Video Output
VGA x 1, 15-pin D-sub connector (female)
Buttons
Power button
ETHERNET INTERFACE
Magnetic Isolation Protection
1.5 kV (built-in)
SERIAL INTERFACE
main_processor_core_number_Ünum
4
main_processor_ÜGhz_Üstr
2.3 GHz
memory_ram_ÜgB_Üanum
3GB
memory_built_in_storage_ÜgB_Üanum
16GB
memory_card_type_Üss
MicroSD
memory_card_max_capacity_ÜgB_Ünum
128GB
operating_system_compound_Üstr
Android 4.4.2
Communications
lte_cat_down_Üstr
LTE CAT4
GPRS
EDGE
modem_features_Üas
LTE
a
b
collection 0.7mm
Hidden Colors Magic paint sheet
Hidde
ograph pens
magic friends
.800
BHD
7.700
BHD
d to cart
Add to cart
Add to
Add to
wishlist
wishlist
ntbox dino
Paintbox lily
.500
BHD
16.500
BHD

*Directions*: You are asked to copy all of the entries above exactly.

*Exercise result*:
Video Output
VGA x 1, 15-pin D-sub connector (female)
Buttons
Power button
ETHERNET INTERFACE
Magnetic Isolation Protection
1.5 kV (built-in)
SERIAL INTERFACE
main_processor_core_number_Ünum
4
main_processor_ÜGhz_Üstr
2.3 GHz
memory_ram_ÜgB_Üanum
3GB
memory_built_in_storage_ÜgB_Üanum
16GB
memory_card_type_Üss
MicroSD
memory_card_max_capacity_ÜgB_Ünum
128GB
operating_system_compound_Üstr
Android 4.4.2
Communications
lte_cat_down_Üstr
LTE CAT4
GPRS
EDGE
modem_features_Üas
LTE
a
b
collection 0.7mm
Hidden Colors Magic paint sheet
Hidde
ograph pens
magic friends
.800
BHD
7.700
BHD
d to cart
Add to cart
Add to
Add to
wishlist
wishlist
ntbox dino
Paintbox lily
.500
BHD
16.500
BHD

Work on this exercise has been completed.